Ava was a bold adventurer. A pioneer in finding new places to hang out, she taught Sparty and Belle to land on the top of wall art–something they do a lot now. None of the parakeets were as curious as Ava–she loved to fly like the other birds but her route and destination were always the most unpredictable. We’d find her up on top of the cabinets in the kitchen, or on a shower rod in the bathroom, or just watching us quietly from a curtain rod above us. Some kind of special bond made it possible for me to motivate the relatively human-shy Ava to step up and come out of the cage relatively quickly (she was sometimes a bit skittish). There was just something so cute about the way she would stand up all straight while I moved my hand out before she’d take off. And take off she did–as a most proficient aviator with a tight wingspan, she could effortlessly motor off a perch and out of the cage in a flash. Inside the cage, Ava found a friend in Striker early on, and in all her time with us was likely to be seen perching next to Striker or sharing food with him. But she also built a friendship with Belle and Sparty over time as she matured and flourished. I was so proud to see her become a confident, bold member of the flock–and I was even a little shocked to the extent that this small bird was willing to assert herself. By the beginning of this year, Ava had unambiguously become the most physically dominant bird in the cage–completely unafraid, standing her ground even to the mighty Sparty. Though she was sometimes fierce when she need to be, she was often happy and relaxed in the cage, sitting on one foot on a perch. Ava had a very affectionate side too, and would show lots of love to Striker, as well as to Jessica and me on occasion. Always strong and beautiful, Ava gained much respect–in and out of the cage–and her sweetness inspires love and affection.

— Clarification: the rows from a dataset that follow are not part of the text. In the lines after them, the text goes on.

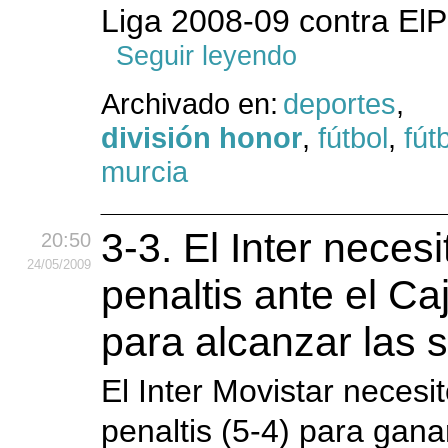
Liga 2008-09 contra El
Seguir leyendo
Archivado en:
deportes
,
división honor
,
fútbol
,
fút
murcia
3-3. El Inter necesi
20:50
24
/05
/2009
penaltis ante el C
para alcanzar las 
El Inter Movistar necesi
penaltis (5-4) para gan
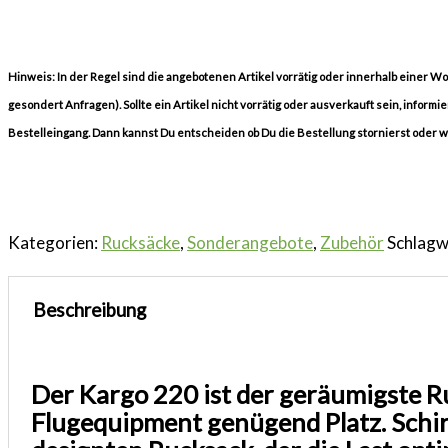
Hinweis: In der Regel sind die angebotenen Artikel vorrätig oder innerhalb einer 
gesondert Anfragen). Sollte ein Artikel nicht vorrätig oder ausverkauft sein, informi
Bestelleingang. Dann kannst Du entscheiden ob Du die Bestellung stornierst oder 
Kategorien:
Rucksäcke
,
Sonderangebote
,
Zubehör
Schlagw
Beschreibung
Der Kargo 220 ist der geräumigste R
Flugequipment genügend Platz. Schi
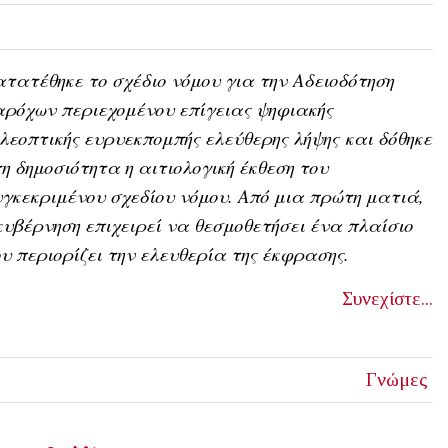
τατέθηκε το σχέδιο νόμου για την Αδειοδότηση
ρόχων περιεχομένου επίγειας ψηφιακής
λεοπτικής ευρυεκπομπής ελεύθερης λήψης και δόθηκε
η δημοσιότητα η αιτιολογική έκθεση του
γκεκριμένου σχεδίου νόμου. Από μια πρώτη ματιά,
κυβέρνηση επιχειρεί να θεσμοθετήσει ένα πλαίσιο
υ περιορίζει την ελευθερία της έκφρασης.
Συνεχίστε...
Γνώμες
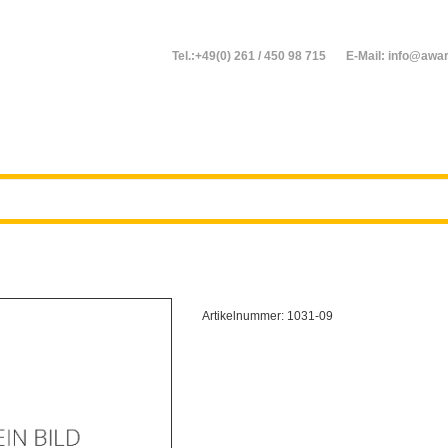
Tel.:+49(0) 261 / 450 98 715
E-Mail: info@awar
Artikelnummer:
1031-09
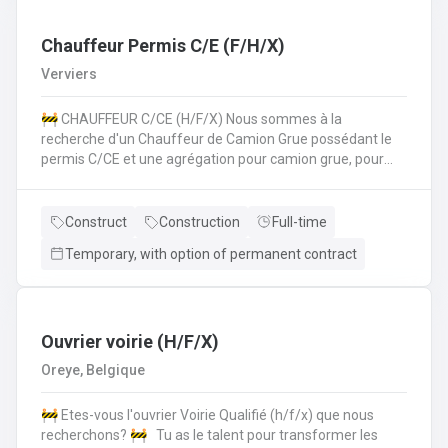
les normes de sécurité et les procédures de l'entreprise
sur le chantier. 💪 Avantages de la CP124 ✍️ Un contrat
fixe à la clé
Chauffeur Permis C/E (F/H/X)
Verviers
🚧 CHAUFFEUR C/CE (H/F/X) Nous sommes à la
recherche d'un Chauffeur de Camion Grue possédant le
permis C/CE et une agrégation pour camion grue, pour
intégrer une entreprise réputée dans la région liégeoise.
Le candidat sera principalement chargé du transport et de
la manipulation des matériaux sur différents chantiers et
Construct
Construction
Full-time
devra également pouvoir travailler au sol si nécéssaire.
Temporary, with option of permanent contract
Vos missions principales : Conduire des camions poids
lourds (permis C/CE) pour approvisionner les chantiers en
matériaux et équipements.Manipuler le camion grue pour
le chargement, le déchargement et la mise en place de
matériaux lourds (canalisations, blocs de béton,
Ouvrier voirie (H/F/X)
etc.).Participer activement aux travaux de voirie lorsque
Oreye, Belgique
nécessaire, en appui à l'équipe chantier.Respecter
strictement les consignes de sécurité sur le chantier et
🚧 Etes-vous l'ouvrier Voirie Qualifié (h/f/x) que nous
dans la conduite.Assurer l’entretien régulier et le bon
recherchons? 🚧 Tu as le talent pour transformer les
fonctionnement du camion et de la grue. Nous offrons ✅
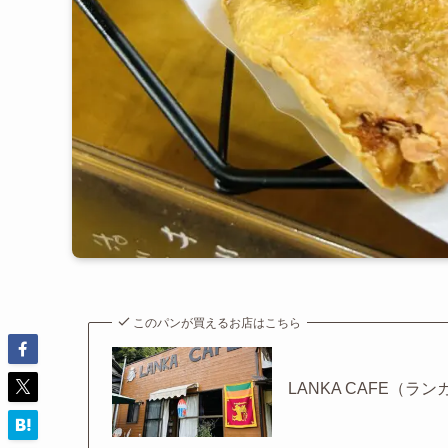
このパンが買えるお店はこちら
LANKA CAFE（ラ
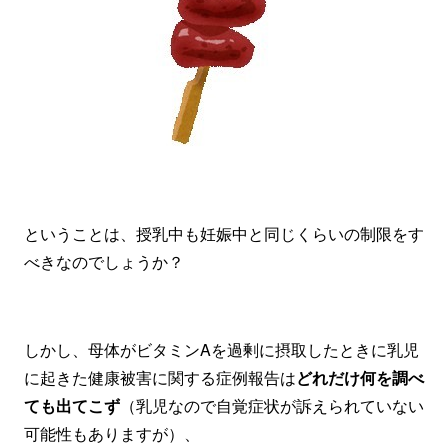
ということは、授乳中も妊娠中と同じくらいの制限をす
べきなのでしょうか？
しかし、母体がビタミンAを過剰に摂取したときに乳児
に起きた健康被害に関する症例報告は
どれだけ何を調べ
ても出てこず
（乳児なので自覚症状が訴えられていない
可能性もありますが）、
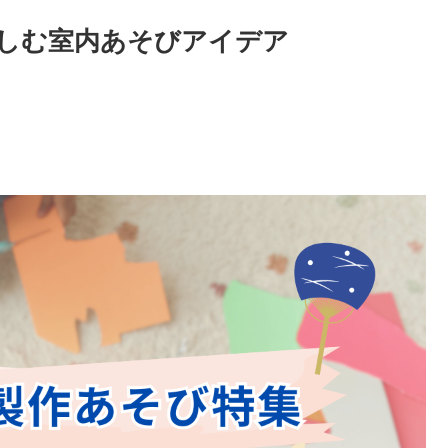
しむ室内あそびアイデア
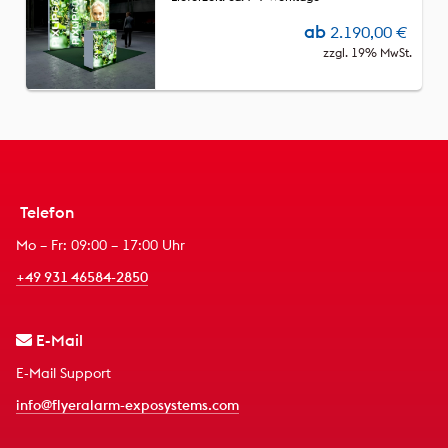
ab
2.190,00
€
zzgl. 19% MwSt.
Telefon
Mo – Fr: 09:00 – 17:00 Uhr
+49 931 46584-2850
E-Mail
E-Mail Support
info@flyeralarm-exposystems.com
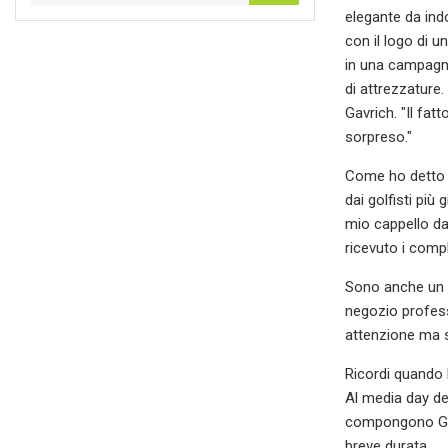
elegante da ind
con il logo di u
in una campagna
di attrezzature
Gavrich. "Il fat
sorpreso."
Come ho detto p
dai golfisti pi
mio cappello da
ricevuto i comp
Sono anche un g
negozio profess
attenzione ma s
Ricordi quando
Al media day d
compongono GLO
breve durata.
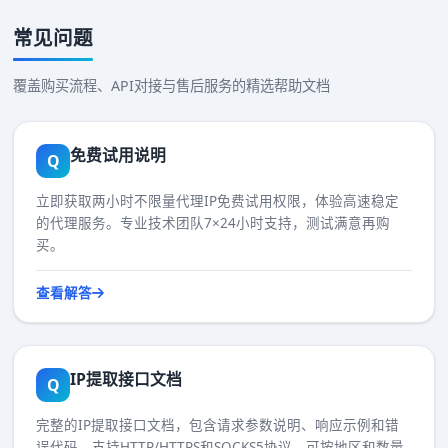
常见问题
覆盖购买流程、API对接与售后服务的精选帮助文档
免费试用说明
Q
立即获取两小时不限量代理IP免费试用权限，体验高速稳定
的代理服务。专业技术团队7×24小时支持，测试满意再购
买。
查看解答
IP提取接口文档
Q
完整的IP提取接口文档，包含请求参数说明、响应示例和错
误代码。支持HTTP/HTTPS和SOCKS5协议，可按地区和数量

We so often saw them doing cool stuff, so they’d always be featured in our videos. The 45 that Jessica and I made recently features some cool footage of both Striker and Ava.

grooming birds

In the first photo, Jessica captured Sparty and Belle working their feathers over with their beaks. Though parakeets have a sort of retracting beak, unlike their larger broad-tail parrot cousins, when they take it out it is a serious piece of hardware. That’s good for eating seeds, of course, but it’s also useful in keeping their beautiful feathers clean–which they do very well by grooming themselves vigorously several times a day.
The second picture is just a nice group shot.